JOB ITEM ▸ Output every entry exactly as written, but omit the pictures.

[Extracted page text data]
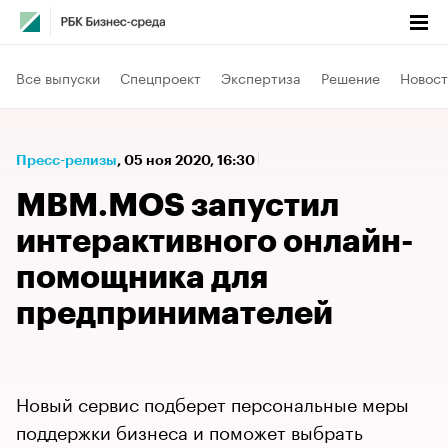
Все выпуски
Спецпроект
Экспертиза
Решение
Новост
Пресс-релизы
⁠,
05 ноя 2020, 16:30
MBM.MOS запустил
интерактивного онлайн-
помощника для
предпринимателей
Новый сервис подберет персональные меры
поддержки бизнеса и поможет выбрать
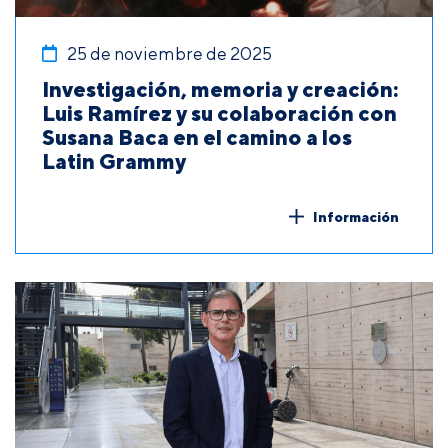
25 de noviembre de 2025
Investigación, memoria y creación:
Luis Ramírez y su colaboración con
Susana Baca en el camino a los
Latin Grammy
Información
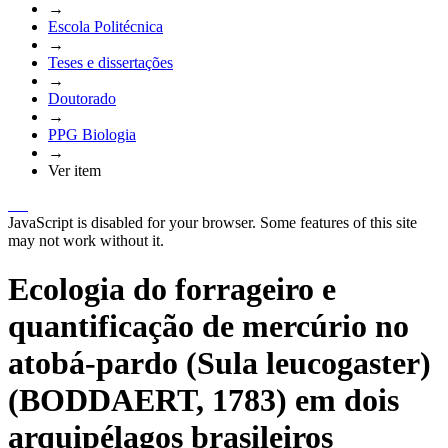
→
Escola Politécnica
→
Teses e dissertações
→
Doutorado
→
PPG Biologia
→
Ver item
JavaScript is disabled for your browser. Some features of this site
may not work without it.
Ecologia do forrageiro e
quantificação de mercúrio no
atobá-pardo (Sula leucogaster)
(BODDAERT, 1783) em dois
arquipélagos brasileiros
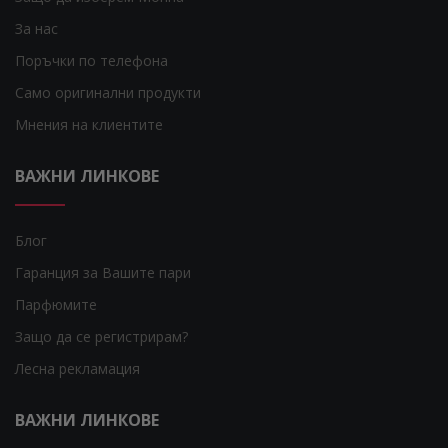
За нас
Поръчки по телефона
Само оригинални продукти
Мнения на клиентите
ВАЖНИ ЛИНКОВЕ
Блог
Гаранция за Вашите пари
Парфюмите
Защо да се регистрирам?
Лесна рекламация
ВАЖНИ ЛИНКОВЕ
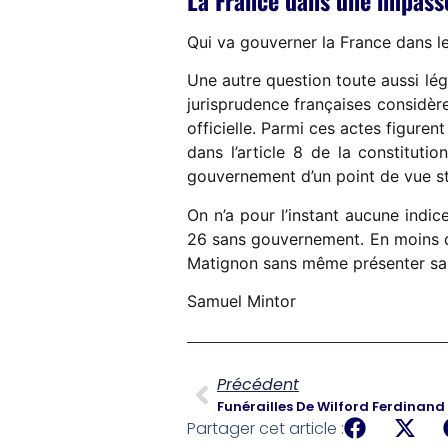
Qui va gouverner la France dans le
Une autre question toute aussi lég
jurisprudence françaises considère
officielle. Parmi ces actes figure
dans l’article 8 de la constituti
gouvernement d’un point de vue str
On n’a pour l’instant aucune indi
26 sans gouvernement. En moins de 
Matignon sans même présenter sa d
Samuel Mintor
Précédent
Partager cet article :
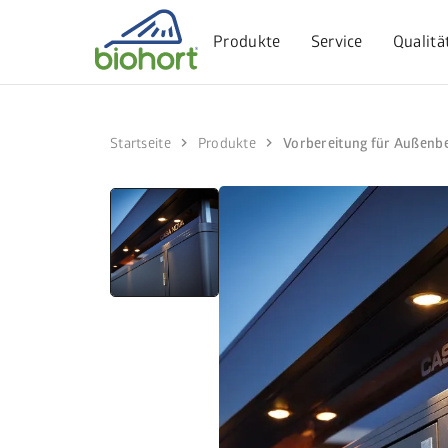
Produkte
Service
Qualitä
chevron_right
chevron_right
Startseite
Produkte
Vorbereitung für Außenb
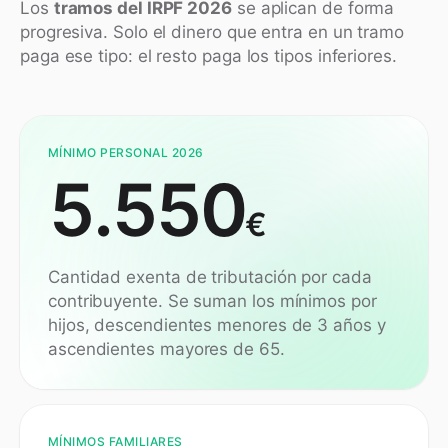
Los
tramos del IRPF 2026
se aplican de forma
progresiva. Solo el dinero que entra en un tramo
paga ese tipo: el resto paga los tipos inferiores.
MÍNIMO PERSONAL 2026
5.550
€
Cantidad exenta de tributación por cada
contribuyente. Se suman los mínimos por
hijos, descendientes menores de 3 años y
ascendientes mayores de 65.
MÍNIMOS FAMILIARES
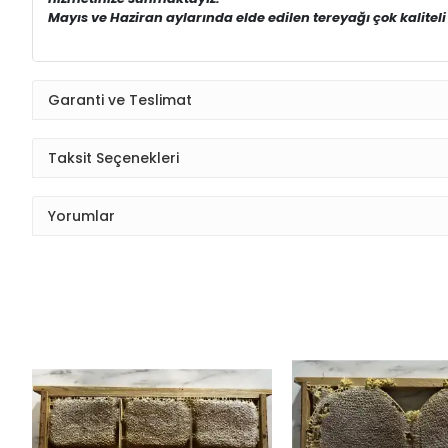
Mayıs ve Haziran aylarında elde edilen tereyağı çok kaliteli
Garanti ve Teslimat
Taksit Seçenekleri
Yorumlar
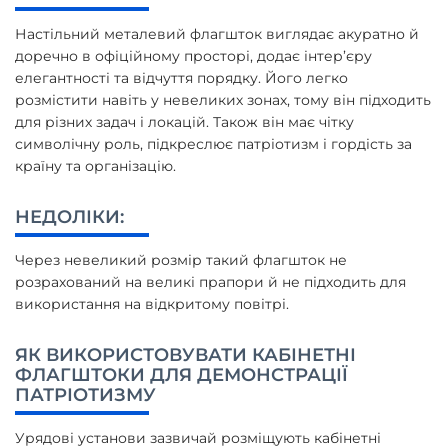
Настільний металевий флагшток виглядає акуратно й
доречно в офіційному просторі, додає інтер’єру
елегантності та відчуття порядку. Його легко
розмістити навіть у невеликих зонах, тому він підходить
для різних задач і локацій. Також він має чітку
символічну роль, підкреслює патріотизм і гордість за
країну та організацію.
НЕДОЛІКИ:
Через невеликий розмір такий флагшток не
розрахований на великі прапори й не підходить для
використання на відкритому повітрі.
ЯК ВИКОРИСТОВУВАТИ КАБІНЕТНІ
ФЛАГШТОКИ ДЛЯ ДЕМОНСТРАЦІЇ
ПАТРІОТИЗМУ
Урядові установи зазвичай розміщують кабінетні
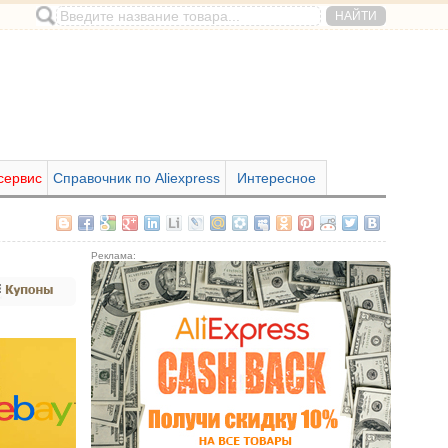
сервис
Справочник по Aliexpress
Интересное
Реклама:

EXERCISE ANSWER ▸
Все выпуски
Спецпроект
Экспертиза
Решение
Новост
Пресс-релизы
⁠,
05 ноя 2020, 16:30
MBM.MOS запустил
интерактивного онлайн-
помощника для
предпринимателей
Новый сервис подберет персональные меры
поддержки бизнеса и поможет выбрать
25 de noviembre de 2025
Investigación, memoria y creación:
Luis Ramírez y su colaboración con
Susana Baca en el camino a los
Latin Grammy
Información
→
Escola Politécnica
→
Teses e dissertações
→
Doutorado
→
PPG Biologia
→
Ver item
JavaScript is disabled for your browser. Some features of this site
may not work without it.
Ecologia do forrageiro e
quantificação de mercúrio no
atobá-pardo (Sula leucogaster)
(BODDAERT, 1783) em dois
arquipélagos brasileiros
За нас
Поръчки по телефона
Само оригинални продукти
Мнения на клиентите
ВАЖНИ ЛИНКОВЕ
Блог
Гаранция за Вашите пари
Парфюмите
Защо да се регистрирам?
Лесна рекламация
ВАЖНИ ЛИНКОВЕ
Qui va gouverner la France dans le
Une autre question toute aussi lég
jurisprudence françaises considère
officielle. Parmi ces actes figure
dans l’article 8 de la constituti
gouvernement d’un point de vue str
On n’a pour l’instant aucune indi
26 sans gouvernement. En moins de 
Matignon sans même présenter sa d
Samuel Mintor
Précédent
Partager cet article :
Produkte
Service
Qualitä
chevron_right
chevron_right
Startseite
Produkte
Vorbereitung für Außenb
Los
tramos del IRPF 2026
se aplican de forma
progresiva. Solo el dinero que entra en un tramo
paga ese tipo: el resto paga los tipos inferiores.
MÍNIMO PERSONAL 2026
5.550
€
Cantidad exenta de tributación por cada
contribuyente. Se suman los mínimos por
hijos, descendientes menores de 3 años y
ascendientes mayores de 65.
MÍNIMOS FAMILIARES
Mayıs ve Haziran aylarında elde edilen tereyağı çok kaliteli
Garanti ve Teslimat
Taksit Seçenekleri
Yorumlar
Настільний металевий флагшток виглядає акуратно й
доречно в офіційному просторі, додає інтер’єру
елегантності та відчуття порядку. Його легко
розмістити навіть у невеликих зонах, тому він підходить
для різних задач і локацій. Також він має чітку
символічну роль, підкреслює патріотизм і гордість за
країну та організацію.
НЕДОЛІКИ:
Через невеликий розмір такий флагшток не
розрахований на великі прапори й не підходить для
використання на відкритому повітрі.
ЯК ВИКОРИСТОВУВАТИ КАБІНЕТНІ
ФЛАГШТОКИ ДЛЯ ДЕМОНСТРАЦІЇ
ПАТРІОТИЗМУ
Урядові установи зазвичай розміщують кабінетні
сервис
Справочник по Aliexpress
Интересное
Реклама:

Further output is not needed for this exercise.